Brian Keene, |
I've read Brian Keene's take on zombies, demons and humungous worms.
He managed to really scare me, though, with an empty house in the woods.
A scene that places our main characters in an abandoned, dilapidated house where a murder took place a few decades before -- complete with footstep-like creaks in the floorboards above and eerily contorting trees outside -- is a seriously creepy scene.
It shows that Keene, who has no qualms about using gross and shocking images to evoke a reaction, has a good handle too on the more basic, visceral elements of horror. This isn't just scary, it's disturbing.
It all starts with one of the most unusual opening sentences I've ever seen in a novel. For propriety's sake, I won't repeat it here.
Dark Hollow, set in suburban York, Pa., sets a randy satyr loose on the countryside, and none of the women are safe. Because, while the goat-footed demigod's sinister pipes arouse uncomfortable reactions in both men and animals, they lure women into the woods for a little sex and violence.
The success of the novel is based in part on the strength of its characters -- primarily protagonist Adam Senft, a moderately successful novelist, and his dog, Big Steve.
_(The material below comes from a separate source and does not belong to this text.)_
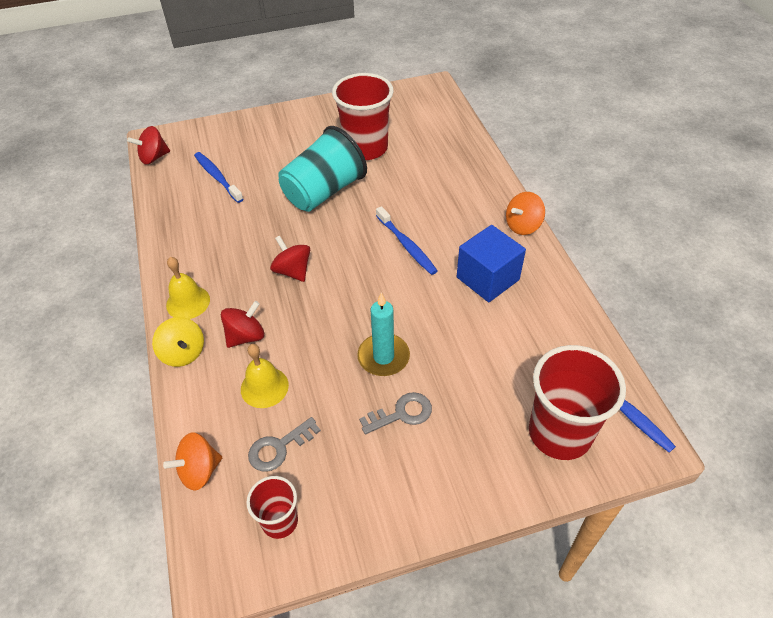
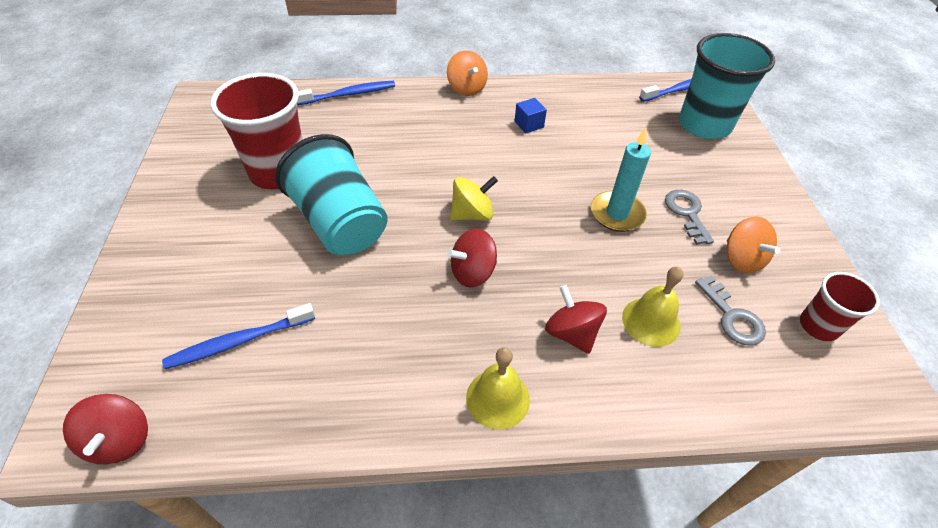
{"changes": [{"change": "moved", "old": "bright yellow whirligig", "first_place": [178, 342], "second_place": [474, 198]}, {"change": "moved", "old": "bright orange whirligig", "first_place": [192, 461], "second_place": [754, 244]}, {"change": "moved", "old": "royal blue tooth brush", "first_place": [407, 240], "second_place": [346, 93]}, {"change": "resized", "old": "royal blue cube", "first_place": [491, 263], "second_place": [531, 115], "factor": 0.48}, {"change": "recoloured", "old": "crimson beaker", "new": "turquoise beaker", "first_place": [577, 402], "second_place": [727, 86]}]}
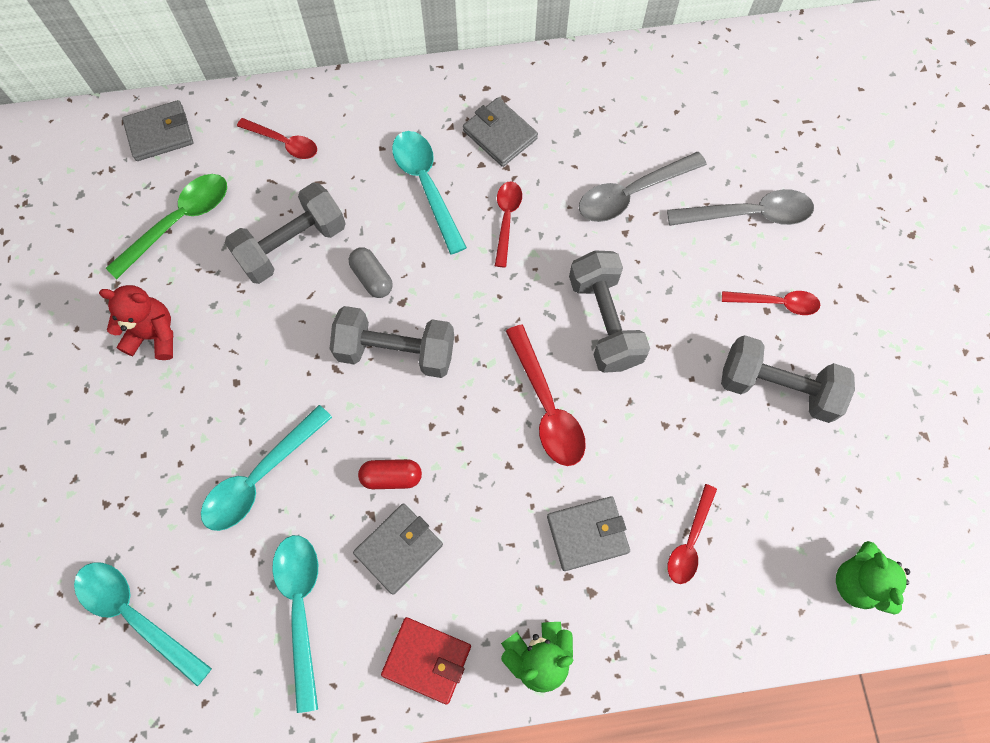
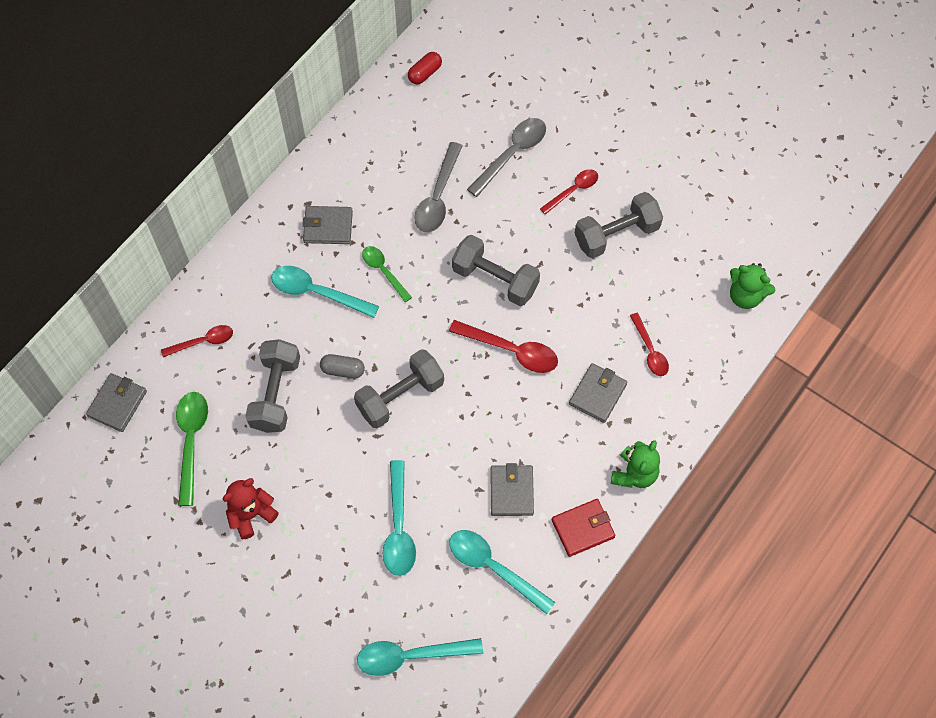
{"changes": [{"change": "moved", "old": "crimson pill", "first_place": [390, 474], "second_place": [425, 68]}, {"change": "recoloured", "old": "crimson teaspoon", "new": "green teaspoon", "first_place": [508, 224], "second_place": [387, 274]}]}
Their relationship alone kept me turning pages.
But there's also Tara, Adam's wife, who is suffering from depression after a pair of miscarriages and is drifting away from her husband. There's a group of neighbors -- Dale, Merle, Cliff and Cory -- and other townsfolk who are developed just enough to make their community feel real. There's Detective Ramirez, who's investigating a missing-persons report.
And then there's the forest that lies just outside their neighborhood. It's less a setting, more a character in its own right. Perhaps it's not all that big, as woods in over-developed Pennsylvania go, but there's something primal about it ... and maybe it's a little bigger inside than it seems from without.
At its core, a novel about a horny goat-man might seem pretty silly. But Keene infuses the story with a tangible sense of peril, and as wives and neighbors go missing, there's a genuine feeling of panic and dread in the air. The inclusion of Pennsylvania Dutch folk magic is a particularly nice touch.
The book drags a bit in the middle, when Senft finds and reads a guy's diary that sounds just a little bit too much like, well, a Brian Keene novel. But the lead-in to that scene and the action that follows will have you quickly forgetting that little hitch.
Some readers might think Keene lets his libido fly a little too freely in the book -- and really, how often do we need to hear about these guys and their straining erections? -- but given the carnal nature of the satyr myth, some degree of sexuality should be expected.
The ending seemed both abrupt and out of character. However, there's a sequel, so I'm willing to wait and see where Keene takes things next.